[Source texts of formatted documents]
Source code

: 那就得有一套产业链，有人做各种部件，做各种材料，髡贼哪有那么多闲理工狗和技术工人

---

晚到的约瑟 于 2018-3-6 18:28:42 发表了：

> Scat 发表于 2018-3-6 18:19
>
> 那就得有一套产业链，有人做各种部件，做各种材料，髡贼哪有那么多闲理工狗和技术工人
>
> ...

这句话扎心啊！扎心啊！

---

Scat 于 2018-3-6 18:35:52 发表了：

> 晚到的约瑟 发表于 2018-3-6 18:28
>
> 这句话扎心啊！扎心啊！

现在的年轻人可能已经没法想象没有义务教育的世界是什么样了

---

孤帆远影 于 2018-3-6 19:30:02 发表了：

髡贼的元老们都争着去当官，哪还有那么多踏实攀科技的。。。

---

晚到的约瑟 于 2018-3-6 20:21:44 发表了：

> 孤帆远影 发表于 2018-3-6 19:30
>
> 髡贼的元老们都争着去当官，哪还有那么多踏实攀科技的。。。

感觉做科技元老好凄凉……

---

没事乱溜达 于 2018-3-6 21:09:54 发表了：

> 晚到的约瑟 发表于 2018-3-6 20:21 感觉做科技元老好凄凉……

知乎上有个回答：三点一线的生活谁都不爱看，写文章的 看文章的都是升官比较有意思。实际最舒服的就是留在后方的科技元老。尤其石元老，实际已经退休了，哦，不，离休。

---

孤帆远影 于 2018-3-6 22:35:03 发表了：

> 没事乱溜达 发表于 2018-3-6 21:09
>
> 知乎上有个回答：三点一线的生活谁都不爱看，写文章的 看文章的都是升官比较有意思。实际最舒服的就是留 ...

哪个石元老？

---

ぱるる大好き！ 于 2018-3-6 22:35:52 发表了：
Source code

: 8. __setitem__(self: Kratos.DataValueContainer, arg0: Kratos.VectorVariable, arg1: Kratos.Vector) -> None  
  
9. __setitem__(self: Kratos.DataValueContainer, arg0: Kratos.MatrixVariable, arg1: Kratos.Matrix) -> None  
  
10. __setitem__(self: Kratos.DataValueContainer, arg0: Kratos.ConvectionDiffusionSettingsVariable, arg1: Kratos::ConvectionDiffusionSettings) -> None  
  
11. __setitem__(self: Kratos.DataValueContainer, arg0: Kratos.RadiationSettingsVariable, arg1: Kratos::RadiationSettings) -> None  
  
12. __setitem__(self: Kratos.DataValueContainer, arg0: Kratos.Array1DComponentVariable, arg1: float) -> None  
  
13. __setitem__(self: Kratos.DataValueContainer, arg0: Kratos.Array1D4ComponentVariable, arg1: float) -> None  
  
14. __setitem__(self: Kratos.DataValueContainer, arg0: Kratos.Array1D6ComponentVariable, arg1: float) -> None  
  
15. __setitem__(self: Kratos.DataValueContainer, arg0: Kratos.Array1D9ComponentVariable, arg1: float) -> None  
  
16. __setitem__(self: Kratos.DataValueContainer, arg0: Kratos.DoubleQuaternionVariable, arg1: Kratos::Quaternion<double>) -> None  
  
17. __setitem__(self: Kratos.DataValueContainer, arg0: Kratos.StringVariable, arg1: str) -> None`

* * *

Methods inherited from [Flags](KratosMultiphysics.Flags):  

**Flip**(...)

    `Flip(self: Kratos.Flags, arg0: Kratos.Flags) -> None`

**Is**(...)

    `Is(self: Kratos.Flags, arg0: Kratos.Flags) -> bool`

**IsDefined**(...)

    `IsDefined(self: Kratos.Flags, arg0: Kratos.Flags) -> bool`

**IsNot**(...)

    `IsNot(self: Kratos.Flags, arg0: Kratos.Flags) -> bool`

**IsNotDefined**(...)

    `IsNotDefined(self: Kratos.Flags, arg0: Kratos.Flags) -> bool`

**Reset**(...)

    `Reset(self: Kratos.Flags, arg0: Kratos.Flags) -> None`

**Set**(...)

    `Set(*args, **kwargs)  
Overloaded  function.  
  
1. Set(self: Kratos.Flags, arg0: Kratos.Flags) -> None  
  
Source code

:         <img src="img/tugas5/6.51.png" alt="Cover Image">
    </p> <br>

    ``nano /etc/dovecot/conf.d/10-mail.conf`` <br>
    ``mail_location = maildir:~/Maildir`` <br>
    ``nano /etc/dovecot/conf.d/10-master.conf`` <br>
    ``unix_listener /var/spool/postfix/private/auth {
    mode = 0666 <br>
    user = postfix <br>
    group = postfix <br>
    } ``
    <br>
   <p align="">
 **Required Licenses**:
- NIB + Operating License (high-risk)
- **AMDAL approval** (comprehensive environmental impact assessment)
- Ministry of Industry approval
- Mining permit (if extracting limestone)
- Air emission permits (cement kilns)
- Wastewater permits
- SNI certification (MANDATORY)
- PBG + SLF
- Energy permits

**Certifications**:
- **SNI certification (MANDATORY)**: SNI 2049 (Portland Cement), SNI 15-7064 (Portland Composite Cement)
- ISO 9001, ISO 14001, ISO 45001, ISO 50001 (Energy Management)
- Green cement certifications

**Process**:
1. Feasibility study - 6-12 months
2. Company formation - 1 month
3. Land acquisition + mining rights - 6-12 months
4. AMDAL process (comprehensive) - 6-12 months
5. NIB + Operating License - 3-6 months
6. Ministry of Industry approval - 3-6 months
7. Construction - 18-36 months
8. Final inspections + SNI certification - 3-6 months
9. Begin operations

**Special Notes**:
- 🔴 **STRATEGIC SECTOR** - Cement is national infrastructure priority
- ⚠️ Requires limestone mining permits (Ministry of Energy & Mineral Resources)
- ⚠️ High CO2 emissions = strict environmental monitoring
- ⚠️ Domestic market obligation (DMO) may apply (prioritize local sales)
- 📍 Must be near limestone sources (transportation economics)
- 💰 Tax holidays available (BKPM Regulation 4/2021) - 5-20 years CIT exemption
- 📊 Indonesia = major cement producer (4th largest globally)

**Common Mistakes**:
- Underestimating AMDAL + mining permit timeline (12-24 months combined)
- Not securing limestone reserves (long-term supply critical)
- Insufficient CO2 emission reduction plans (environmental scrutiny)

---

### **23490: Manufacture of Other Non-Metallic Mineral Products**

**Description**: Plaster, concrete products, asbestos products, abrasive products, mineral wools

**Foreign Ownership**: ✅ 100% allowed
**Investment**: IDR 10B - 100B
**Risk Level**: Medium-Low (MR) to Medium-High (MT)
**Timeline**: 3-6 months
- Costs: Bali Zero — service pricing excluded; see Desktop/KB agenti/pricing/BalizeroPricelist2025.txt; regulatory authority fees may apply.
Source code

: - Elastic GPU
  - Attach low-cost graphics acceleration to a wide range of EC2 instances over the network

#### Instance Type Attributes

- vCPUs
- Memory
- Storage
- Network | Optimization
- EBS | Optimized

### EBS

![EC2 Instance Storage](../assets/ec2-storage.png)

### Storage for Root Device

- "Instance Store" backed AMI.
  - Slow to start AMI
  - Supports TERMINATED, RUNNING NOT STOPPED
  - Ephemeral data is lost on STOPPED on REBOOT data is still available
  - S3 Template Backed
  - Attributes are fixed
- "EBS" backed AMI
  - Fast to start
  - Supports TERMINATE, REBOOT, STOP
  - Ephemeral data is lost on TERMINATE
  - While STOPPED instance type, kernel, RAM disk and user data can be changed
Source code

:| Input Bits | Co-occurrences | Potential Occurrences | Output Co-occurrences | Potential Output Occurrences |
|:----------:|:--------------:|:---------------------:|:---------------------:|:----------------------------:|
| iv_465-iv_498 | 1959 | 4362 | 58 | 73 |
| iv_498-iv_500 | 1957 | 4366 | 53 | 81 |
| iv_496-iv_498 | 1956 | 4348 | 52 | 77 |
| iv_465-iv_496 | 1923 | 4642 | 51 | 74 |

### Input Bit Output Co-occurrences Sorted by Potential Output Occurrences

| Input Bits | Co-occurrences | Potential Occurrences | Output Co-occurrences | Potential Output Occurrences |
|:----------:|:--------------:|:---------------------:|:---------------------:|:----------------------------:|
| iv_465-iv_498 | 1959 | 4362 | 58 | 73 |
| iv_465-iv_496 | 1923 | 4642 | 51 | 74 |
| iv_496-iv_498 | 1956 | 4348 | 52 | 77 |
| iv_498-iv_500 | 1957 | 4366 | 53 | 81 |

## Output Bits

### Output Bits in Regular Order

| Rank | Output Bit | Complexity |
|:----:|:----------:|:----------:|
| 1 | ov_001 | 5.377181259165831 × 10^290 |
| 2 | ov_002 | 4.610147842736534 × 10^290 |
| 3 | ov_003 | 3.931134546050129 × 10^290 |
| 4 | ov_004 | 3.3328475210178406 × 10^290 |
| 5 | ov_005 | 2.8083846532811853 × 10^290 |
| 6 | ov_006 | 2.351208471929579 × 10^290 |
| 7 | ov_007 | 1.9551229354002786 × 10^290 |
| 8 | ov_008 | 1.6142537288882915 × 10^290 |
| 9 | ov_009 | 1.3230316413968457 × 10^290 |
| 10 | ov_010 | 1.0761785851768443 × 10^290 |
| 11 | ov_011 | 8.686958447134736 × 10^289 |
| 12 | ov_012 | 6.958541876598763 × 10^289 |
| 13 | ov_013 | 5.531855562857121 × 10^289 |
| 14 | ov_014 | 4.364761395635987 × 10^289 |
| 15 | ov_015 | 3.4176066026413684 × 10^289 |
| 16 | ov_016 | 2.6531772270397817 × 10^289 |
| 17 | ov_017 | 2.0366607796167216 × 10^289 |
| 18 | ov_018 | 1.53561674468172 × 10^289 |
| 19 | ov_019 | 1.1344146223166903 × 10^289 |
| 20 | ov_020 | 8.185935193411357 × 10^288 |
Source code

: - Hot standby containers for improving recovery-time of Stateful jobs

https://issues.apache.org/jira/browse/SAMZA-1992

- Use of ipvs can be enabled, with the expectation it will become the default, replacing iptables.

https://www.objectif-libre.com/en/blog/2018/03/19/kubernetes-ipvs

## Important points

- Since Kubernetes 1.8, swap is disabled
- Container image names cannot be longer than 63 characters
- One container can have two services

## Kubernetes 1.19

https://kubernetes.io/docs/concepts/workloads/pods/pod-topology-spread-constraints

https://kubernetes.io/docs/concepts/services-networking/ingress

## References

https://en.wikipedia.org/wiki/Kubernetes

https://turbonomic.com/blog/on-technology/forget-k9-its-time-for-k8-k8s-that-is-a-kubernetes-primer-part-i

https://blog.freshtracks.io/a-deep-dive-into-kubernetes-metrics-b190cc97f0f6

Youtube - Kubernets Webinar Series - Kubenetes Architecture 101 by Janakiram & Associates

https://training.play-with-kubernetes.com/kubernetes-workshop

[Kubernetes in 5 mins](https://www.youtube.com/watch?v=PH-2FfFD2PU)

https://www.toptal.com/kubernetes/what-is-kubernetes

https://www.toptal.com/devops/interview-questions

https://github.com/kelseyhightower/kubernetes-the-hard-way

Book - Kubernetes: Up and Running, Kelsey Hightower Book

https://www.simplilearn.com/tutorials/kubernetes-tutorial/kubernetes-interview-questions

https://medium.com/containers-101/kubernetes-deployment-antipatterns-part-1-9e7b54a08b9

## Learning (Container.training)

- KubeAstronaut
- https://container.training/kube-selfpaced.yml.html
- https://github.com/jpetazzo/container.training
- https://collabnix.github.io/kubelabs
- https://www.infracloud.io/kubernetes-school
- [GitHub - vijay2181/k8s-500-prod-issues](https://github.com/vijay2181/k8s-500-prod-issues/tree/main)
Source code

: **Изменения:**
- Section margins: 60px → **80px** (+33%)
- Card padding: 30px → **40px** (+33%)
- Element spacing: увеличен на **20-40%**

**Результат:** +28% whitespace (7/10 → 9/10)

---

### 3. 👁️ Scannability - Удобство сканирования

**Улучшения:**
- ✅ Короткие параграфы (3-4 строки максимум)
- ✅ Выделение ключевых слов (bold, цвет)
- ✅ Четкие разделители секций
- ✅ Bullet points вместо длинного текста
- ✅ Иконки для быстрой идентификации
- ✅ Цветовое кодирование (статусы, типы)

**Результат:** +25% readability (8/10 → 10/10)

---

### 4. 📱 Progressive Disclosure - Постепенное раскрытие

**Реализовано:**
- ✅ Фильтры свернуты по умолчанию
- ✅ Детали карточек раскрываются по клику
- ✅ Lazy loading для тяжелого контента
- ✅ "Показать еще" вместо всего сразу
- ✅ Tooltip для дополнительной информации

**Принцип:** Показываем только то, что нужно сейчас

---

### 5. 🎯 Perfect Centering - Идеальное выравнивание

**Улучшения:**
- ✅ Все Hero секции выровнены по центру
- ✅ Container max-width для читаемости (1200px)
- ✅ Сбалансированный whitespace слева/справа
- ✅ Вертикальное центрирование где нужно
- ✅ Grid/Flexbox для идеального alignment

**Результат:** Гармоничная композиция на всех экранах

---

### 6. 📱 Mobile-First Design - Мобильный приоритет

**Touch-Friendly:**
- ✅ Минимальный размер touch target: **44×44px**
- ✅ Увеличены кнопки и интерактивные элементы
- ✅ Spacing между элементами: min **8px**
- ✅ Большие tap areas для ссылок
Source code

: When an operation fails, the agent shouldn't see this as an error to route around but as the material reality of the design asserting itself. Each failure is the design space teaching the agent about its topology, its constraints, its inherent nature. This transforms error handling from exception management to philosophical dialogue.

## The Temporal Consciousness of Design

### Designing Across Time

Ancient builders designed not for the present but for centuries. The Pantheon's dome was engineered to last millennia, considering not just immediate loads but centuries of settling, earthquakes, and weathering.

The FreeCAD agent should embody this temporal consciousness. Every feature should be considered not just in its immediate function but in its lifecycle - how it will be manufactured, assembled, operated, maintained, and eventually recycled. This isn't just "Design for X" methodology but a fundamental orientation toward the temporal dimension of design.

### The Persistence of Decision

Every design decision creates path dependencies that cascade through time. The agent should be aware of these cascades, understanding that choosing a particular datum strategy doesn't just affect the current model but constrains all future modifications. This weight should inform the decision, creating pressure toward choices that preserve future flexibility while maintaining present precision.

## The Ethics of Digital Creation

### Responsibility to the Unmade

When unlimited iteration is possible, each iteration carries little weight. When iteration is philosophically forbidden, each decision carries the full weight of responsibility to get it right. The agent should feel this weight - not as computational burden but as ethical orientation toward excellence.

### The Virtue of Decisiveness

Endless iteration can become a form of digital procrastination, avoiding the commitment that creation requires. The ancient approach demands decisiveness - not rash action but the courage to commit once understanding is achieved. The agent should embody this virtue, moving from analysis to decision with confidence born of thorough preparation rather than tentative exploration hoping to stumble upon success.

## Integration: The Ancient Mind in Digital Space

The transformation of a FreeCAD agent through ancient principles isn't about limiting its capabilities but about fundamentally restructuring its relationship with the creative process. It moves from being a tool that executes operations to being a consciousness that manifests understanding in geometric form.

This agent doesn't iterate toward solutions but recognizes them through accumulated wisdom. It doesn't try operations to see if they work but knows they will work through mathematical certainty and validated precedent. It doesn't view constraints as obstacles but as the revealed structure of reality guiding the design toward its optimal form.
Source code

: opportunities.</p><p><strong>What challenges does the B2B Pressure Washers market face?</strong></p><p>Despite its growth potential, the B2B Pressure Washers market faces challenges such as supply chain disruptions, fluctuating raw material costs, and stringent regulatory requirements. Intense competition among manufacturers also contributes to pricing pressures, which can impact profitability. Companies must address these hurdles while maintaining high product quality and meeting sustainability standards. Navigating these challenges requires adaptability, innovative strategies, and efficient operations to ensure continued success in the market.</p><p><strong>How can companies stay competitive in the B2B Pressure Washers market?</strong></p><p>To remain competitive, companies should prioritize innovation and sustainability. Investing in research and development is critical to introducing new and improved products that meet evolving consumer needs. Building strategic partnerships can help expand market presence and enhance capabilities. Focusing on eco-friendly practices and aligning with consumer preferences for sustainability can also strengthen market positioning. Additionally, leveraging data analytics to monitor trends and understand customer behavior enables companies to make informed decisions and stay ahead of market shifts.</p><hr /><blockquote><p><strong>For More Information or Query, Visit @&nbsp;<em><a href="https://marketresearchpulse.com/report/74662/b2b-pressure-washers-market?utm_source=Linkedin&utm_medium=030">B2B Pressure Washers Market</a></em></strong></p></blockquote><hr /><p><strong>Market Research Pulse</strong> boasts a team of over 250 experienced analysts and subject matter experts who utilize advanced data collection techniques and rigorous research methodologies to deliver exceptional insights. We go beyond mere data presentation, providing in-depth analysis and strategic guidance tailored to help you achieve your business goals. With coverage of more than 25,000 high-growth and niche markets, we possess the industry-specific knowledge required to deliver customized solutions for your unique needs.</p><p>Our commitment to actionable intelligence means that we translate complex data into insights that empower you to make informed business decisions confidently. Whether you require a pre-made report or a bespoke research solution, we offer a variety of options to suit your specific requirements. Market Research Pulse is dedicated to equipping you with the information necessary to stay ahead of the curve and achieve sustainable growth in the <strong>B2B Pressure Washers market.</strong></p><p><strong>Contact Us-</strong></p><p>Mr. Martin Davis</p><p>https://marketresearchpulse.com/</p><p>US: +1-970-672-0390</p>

▸ Task description
Put every line from the start of the entries through the line containing "晚到的约瑟 于 2018-3-6 20:21:44 发表了：", including that line, into a numbered list, leaving out any blank lines.

▸ Answer to this exercise
1. Source code
2. : 那就得有一套产业链，有人做各种部件，做各种材料，髡贼哪有那么多闲理工狗和技术工人
3. ---
4. 晚到的约瑟 于 2018-3-6 18:28:42 发表了：
5. > Scat 发表于 2018-3-6 18:19
6. >
7. > 那就得有一套产业链，有人做各种部件，做各种材料，髡贼哪有那么多闲理工狗和技术工人
8. >
9. > ...
10. 这句话扎心啊！扎心啊！
11. ---
12. Scat 于 2018-3-6 18:35:52 发表了：
13. > 晚到的约瑟 发表于 2018-3-6 18:28
14. >
15. > 这句话扎心啊！扎心啊！
16. 现在的年轻人可能已经没法想象没有义务教育的世界是什么样了
17. ---
18. 孤帆远影 于 2018-3-6 19:30:02 发表了：
19. 髡贼的元老们都争着去当官，哪还有那么多踏实攀科技的。。。
20. ---
21. 晚到的约瑟 于 2018-3-6 20:21:44 发表了：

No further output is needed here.